All the entries that follow are to be returned exactly.

(Excerpts from a dataset)
===============
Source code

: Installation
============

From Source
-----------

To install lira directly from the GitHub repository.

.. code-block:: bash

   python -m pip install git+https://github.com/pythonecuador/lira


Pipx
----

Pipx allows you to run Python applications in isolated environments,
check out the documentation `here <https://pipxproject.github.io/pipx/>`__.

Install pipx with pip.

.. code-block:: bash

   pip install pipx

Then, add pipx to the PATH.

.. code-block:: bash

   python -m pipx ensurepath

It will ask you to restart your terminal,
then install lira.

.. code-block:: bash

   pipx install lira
===============
• **EXERCISE SOLUTION**:
Source code

: Installation
============

From Source
-----------

To install lira directly from the GitHub repository.

.. code-block:: bash

   python -m pip install git+https://github.com/pythonecuador/lira


Pipx
----

Pipx allows you to run Python applications in isolated environments,
check out the documentation `here <https://pipxproject.github.io/pipx/>`__.

Install pipx with pip.

.. code-block:: bash

   pip install pipx

Then, add pipx to the PATH.

.. code-block:: bash

   python -m pipx ensurepath

It will ask you to restart your terminal,
then install lira.

.. code-block:: bash

   pipx install lira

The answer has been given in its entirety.